----- DATASET RECORDS
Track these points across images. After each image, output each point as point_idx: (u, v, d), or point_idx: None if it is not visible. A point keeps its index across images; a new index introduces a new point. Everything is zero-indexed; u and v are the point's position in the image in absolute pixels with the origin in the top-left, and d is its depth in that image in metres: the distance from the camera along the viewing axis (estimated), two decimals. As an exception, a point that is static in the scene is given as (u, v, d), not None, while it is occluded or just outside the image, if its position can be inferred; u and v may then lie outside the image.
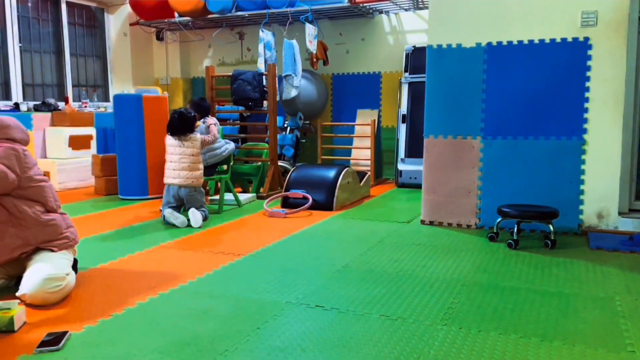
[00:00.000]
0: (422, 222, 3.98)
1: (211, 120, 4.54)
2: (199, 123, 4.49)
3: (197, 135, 4.13)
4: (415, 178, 5.67)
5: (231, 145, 4.69)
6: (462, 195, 3.83)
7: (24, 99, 6.21)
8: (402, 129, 5.99)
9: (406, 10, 6.26)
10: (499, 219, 3.43)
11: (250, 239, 3.54)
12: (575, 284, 2.59)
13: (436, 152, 3.86)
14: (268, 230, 3.83)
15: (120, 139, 5.10)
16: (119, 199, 5.12)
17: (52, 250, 2.50)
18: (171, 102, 7.43)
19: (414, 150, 5.80)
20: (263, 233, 3.72)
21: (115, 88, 7.20)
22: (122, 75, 7.29)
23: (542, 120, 3.59)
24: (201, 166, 4.09)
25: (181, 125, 4.00)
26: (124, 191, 5.13)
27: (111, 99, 6.58)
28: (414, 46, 6.04)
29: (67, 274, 2.43)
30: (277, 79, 5.43)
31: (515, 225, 3.35)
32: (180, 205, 4.06)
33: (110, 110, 6.42)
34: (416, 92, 5.90)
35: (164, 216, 3.94)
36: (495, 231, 3.45)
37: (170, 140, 4.07)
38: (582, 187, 3.55)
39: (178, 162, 4.00)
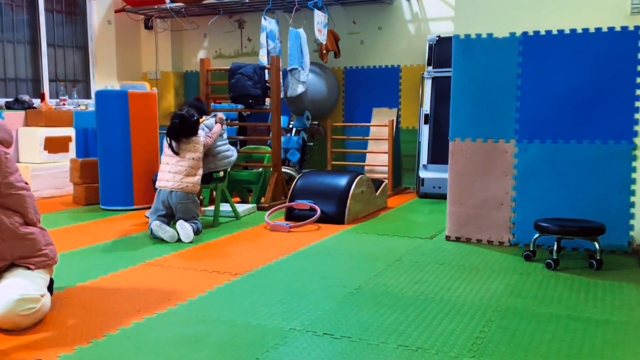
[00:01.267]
0: (447, 238, 3.96)
1: (220, 116, 4.59)
2: (205, 119, 4.52)
3: (201, 139, 4.17)
4: (440, 187, 5.66)
5: (235, 155, 4.72)
6: (493, 207, 3.81)
7: (-5, 95, 6.30)
8: (425, 130, 5.98)
9: (429, -5, 6.30)
10: (536, 235, 3.42)
11: (249, 256, 3.54)
12: (624, 311, 2.57)
13: (463, 158, 3.86)
14: (270, 246, 3.83)
15: (103, 141, 5.14)
16: (100, 210, 5.15)
17: (29, 268, 2.51)
18: (161, 99, 7.48)
19: (438, 155, 5.80)
20: (264, 249, 3.73)
21: (98, 83, 7.27)
22: (105, 68, 7.36)
23: (586, 122, 3.57)
24: (200, 172, 4.12)
25: (183, 131, 4.05)
26: (107, 201, 5.16)
27: (93, 95, 6.63)
28: (439, 36, 6.05)
29: (42, 295, 2.45)
30: (281, 73, 5.46)
31: (555, 243, 3.34)
32: (171, 216, 4.08)
33: (91, 108, 6.47)
34: (441, 89, 5.90)
35: (151, 229, 3.96)
36: (531, 249, 3.44)
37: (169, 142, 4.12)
38: (632, 198, 3.52)
39: (175, 164, 4.05)
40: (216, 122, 4.49)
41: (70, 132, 6.08)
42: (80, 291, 2.85)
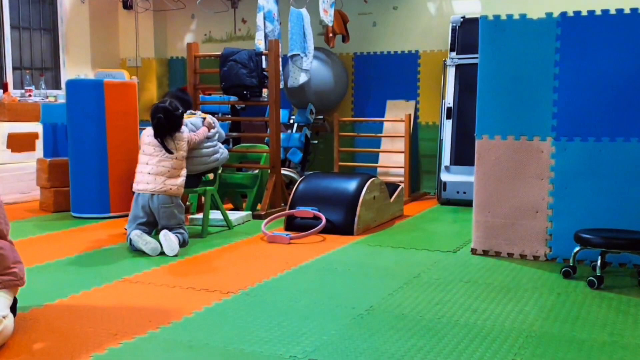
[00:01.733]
0: (473, 251, 3.96)
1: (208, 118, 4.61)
2: (190, 115, 4.54)
3: (184, 135, 4.17)
4: (465, 192, 5.65)
5: (225, 153, 4.73)
6: (526, 215, 3.80)
7: (-49, 85, 6.33)
8: (447, 126, 5.97)
9: (453, -31, 6.30)
10: (577, 249, 3.41)
11: (243, 272, 3.53)
12: (680, 338, 2.56)
13: (492, 158, 3.85)
14: (267, 260, 3.82)
15: (75, 139, 5.14)
16: (71, 218, 5.15)
17: (-6, 287, 2.53)
18: (142, 89, 7.49)
19: (463, 155, 5.78)
20: (260, 264, 3.72)
21: (69, 71, 7.29)
22: (77, 54, 7.38)
23: (635, 116, 3.56)
24: (183, 173, 4.13)
25: (169, 126, 4.06)
26: (79, 207, 5.17)
27: (63, 85, 6.65)
28: (463, 17, 6.04)
29: (5, 317, 2.45)
30: (280, 60, 5.46)
31: (599, 257, 3.32)
32: (152, 224, 4.09)
33: (61, 100, 6.48)
34: (466, 78, 5.89)
35: (130, 240, 3.97)
36: (571, 264, 3.43)
37: (148, 138, 4.12)
38: (689, 206, 3.52)
39: (156, 164, 4.05)
40: (204, 125, 4.48)
41: (36, 127, 6.10)
42: (48, 312, 2.85)
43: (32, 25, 7.10)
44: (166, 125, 4.06)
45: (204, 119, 4.55)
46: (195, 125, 4.46)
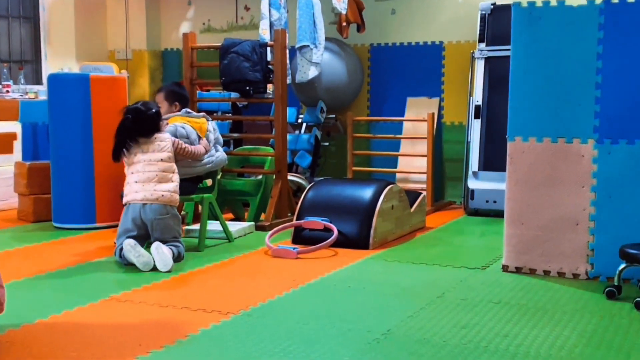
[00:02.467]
0: (505, 268, 3.95)
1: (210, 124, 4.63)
2: (182, 120, 4.54)
3: (165, 135, 4.19)
4: (495, 202, 5.63)
5: (222, 155, 4.74)
6: (565, 228, 3.79)
7: None
8: (475, 127, 5.97)
9: (482, -50, 6.29)
10: (623, 266, 3.39)
11: (244, 290, 3.53)
12: None
13: (526, 163, 3.84)
14: (272, 276, 3.82)
15: (57, 140, 5.17)
16: (52, 228, 5.17)
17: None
18: (132, 84, 7.52)
19: (493, 159, 5.77)
20: (264, 281, 3.72)
21: (51, 65, 7.32)
22: (61, 46, 7.41)
23: (689, 116, 3.56)
24: (175, 177, 4.14)
25: (139, 128, 4.08)
26: (61, 217, 5.18)
27: (45, 80, 6.68)
28: (494, 4, 6.04)
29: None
30: (288, 52, 5.47)
31: (648, 276, 3.31)
32: (144, 238, 4.09)
33: (43, 97, 6.50)
34: (497, 73, 5.88)
35: (120, 251, 3.97)
36: (616, 284, 3.41)
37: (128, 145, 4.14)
38: None
39: (142, 171, 4.06)
40: (201, 143, 4.49)
41: (15, 127, 6.12)
42: (26, 334, 2.84)
43: (10, 13, 7.14)
44: (133, 126, 4.06)
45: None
46: (187, 131, 4.46)
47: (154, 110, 4.16)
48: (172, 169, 4.14)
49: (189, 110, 4.74)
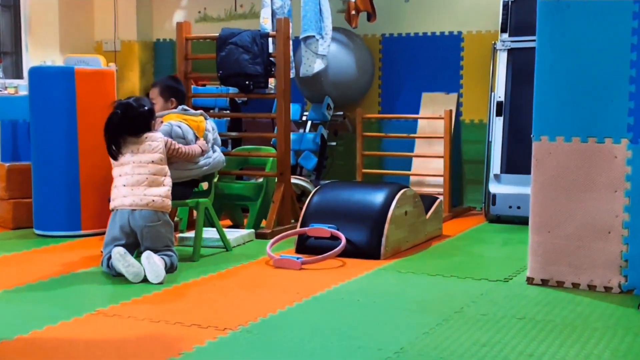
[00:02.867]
0: (530, 280, 3.93)
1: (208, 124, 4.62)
2: (179, 118, 4.52)
3: (157, 135, 4.17)
4: (519, 207, 5.63)
5: (219, 156, 4.72)
6: (596, 236, 3.76)
7: None
8: (497, 125, 5.97)
9: None
10: (661, 278, 3.35)
11: (243, 304, 3.53)
12: None
13: (553, 165, 3.82)
14: (273, 289, 3.82)
15: (39, 139, 5.16)
16: (34, 236, 5.17)
17: None
18: (122, 78, 7.54)
19: (517, 161, 5.77)
20: (265, 294, 3.72)
21: (33, 57, 7.34)
22: (43, 36, 7.43)
23: None
24: (168, 181, 4.12)
25: (127, 125, 4.05)
26: (43, 223, 5.17)
27: (25, 74, 6.68)
28: (517, -10, 6.03)
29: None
30: (291, 43, 5.43)
31: (689, 290, 3.27)
32: (133, 246, 4.08)
33: (23, 92, 6.51)
34: (521, 66, 5.89)
35: (108, 261, 3.96)
36: (653, 298, 3.37)
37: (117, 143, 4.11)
38: None
39: (131, 174, 4.05)
40: (197, 143, 4.48)
41: (-7, 125, 6.13)
42: (5, 351, 2.82)
43: (-11, 1, 7.15)
44: (121, 125, 4.03)
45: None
46: (184, 131, 4.44)
47: (146, 108, 4.14)
48: (164, 171, 4.12)
49: (185, 107, 4.73)
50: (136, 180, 4.03)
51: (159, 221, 4.03)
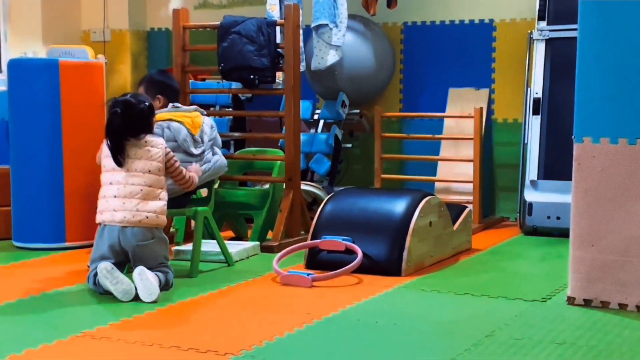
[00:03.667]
0: (570, 300, 3.92)
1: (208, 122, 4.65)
2: (172, 114, 4.55)
3: (159, 140, 4.16)
4: (558, 218, 5.61)
5: (220, 160, 4.75)
6: (646, 251, 3.75)
7: None
8: (534, 125, 5.95)
9: None
10: None
11: (246, 326, 3.53)
12: None
13: (597, 170, 3.81)
14: (280, 309, 3.82)
15: (19, 140, 5.19)
16: (12, 248, 5.19)
17: None
18: (111, 71, 7.55)
19: (556, 165, 5.76)
20: (271, 315, 3.71)
21: (12, 48, 7.36)
22: (24, 25, 7.44)
23: None
24: (164, 194, 4.11)
25: (129, 125, 4.04)
26: (23, 234, 5.20)
27: (4, 67, 6.71)
28: (557, -27, 6.04)
29: None
30: (302, 32, 5.46)
31: None
32: (123, 264, 4.08)
33: (1, 87, 6.54)
34: (561, 58, 5.87)
35: (95, 277, 3.96)
36: None
37: (108, 150, 4.10)
38: None
39: (124, 184, 4.04)
40: (191, 168, 4.44)
41: (-32, 124, 6.17)
42: (-22, 378, 2.86)
43: (-36, -14, 7.19)
44: (123, 124, 4.01)
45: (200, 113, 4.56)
46: (173, 130, 4.46)
47: (146, 104, 4.12)
48: (161, 183, 4.09)
49: (178, 104, 4.74)
50: (129, 192, 4.00)
51: (153, 239, 4.02)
----------
▸ **PROMPT**: In the data above, retype exactly and only the lines between the one holding "12: (575, 284, 2.59)" and the one holding "28: (414, 46, 6.04)", inclusive.

▸ **WRITTEN ANSWER**:
12: (575, 284, 2.59)
13: (436, 152, 3.86)
14: (268, 230, 3.83)
15: (120, 139, 5.10)
16: (119, 199, 5.12)
17: (52, 250, 2.50)
18: (171, 102, 7.43)
19: (414, 150, 5.80)
20: (263, 233, 3.72)
21: (115, 88, 7.20)
22: (122, 75, 7.29)
23: (542, 120, 3.59)
24: (201, 166, 4.09)
25: (181, 125, 4.00)
26: (124, 191, 5.13)
27: (111, 99, 6.58)
28: (414, 46, 6.04)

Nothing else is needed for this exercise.